Si les effets de la Mission French Tech et du Visa French Tech sont pointés du doigt comme l'accélérateur de cette «prédation», seuls 150 visas auraient été délivrés depuis son lancement en 2017. «Certains intermédiaires bénéficient indûment du label French Tech, ce qui leur permet de recruter des ingénieurs informatique très rapidement grâce à la procédure accélérée», indique Saloua Karkri-Belkeziz. La simplification et l'élargissement de ce visa dédié aux «talents étrangers» depuis le 1er mars risquent d'accélérer le phénomène constaté au Maroc, selon Le Figaro.
Abdelmounaïm Madani, directeur de l'Agence nationale de promotion de l'emploi et des compétences (Anapec), se veut plus rassurant. «Nous ne sommes pas dans une situation de tension sans issue», affirme-t-il au journal français, ajoutant que «chaque année pendant trois ans, nous allons financer entièrement la formation de 4000 diplômés en mathématiques, physique, biologie, issus de nos facultés de sciences, aux métiers du digital, en partenariat avec la profession». Il s'agit de répondre à la demande de diplômés marocains dans le secteur, quelle que soit sa provenance. En attendant, souligne Le Figaro, «les opérateurs marocains développent leur propre stratégie comme le recrutement de profils pour des missions ponctuelles».
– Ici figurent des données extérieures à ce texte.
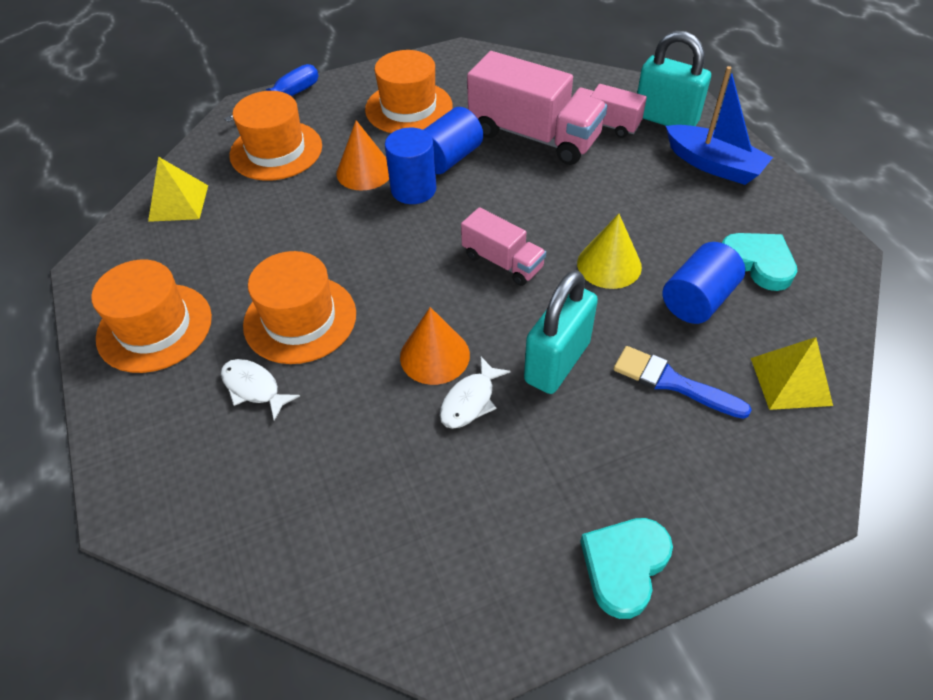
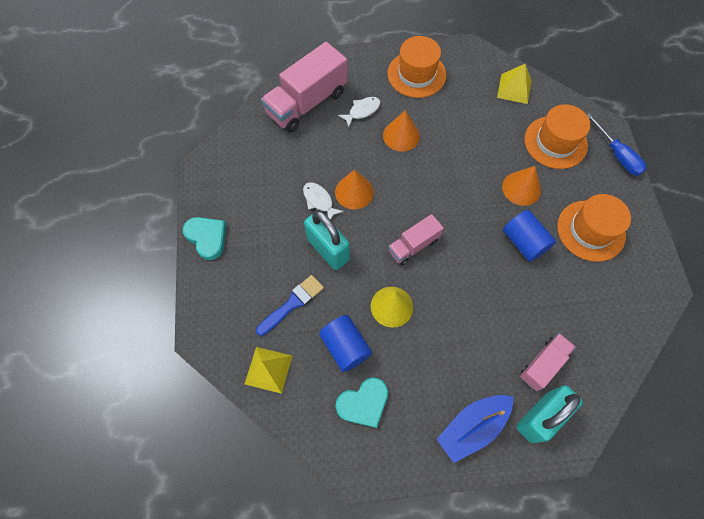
camera: 105 degrees right, 15 degrees up
orange hat [243,251,356,364] -> orange cone [383,110,420,152]
blue cylinder [385,128,436,204] -> none
pink truck [467,51,607,165] -> pink truck moved to [261,42,348,133]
Pour ceux dont les besoins sont plus importants, ils envisagent la même politique que les recruteurs français, affirme le journal. «Nous sommes dans la mondialisation, c'est vrai, alors elle doit aller dans les deux sens: si les Marocains partent, alors les Subsahariens doivent pouvoir venir. Je reviens du Cameroun où nous avons effectué un appel à candidatures auprès de 200 jeunes», révèle au journal Saloua Karkri-Belkeziz, également DG de GFI Maroc.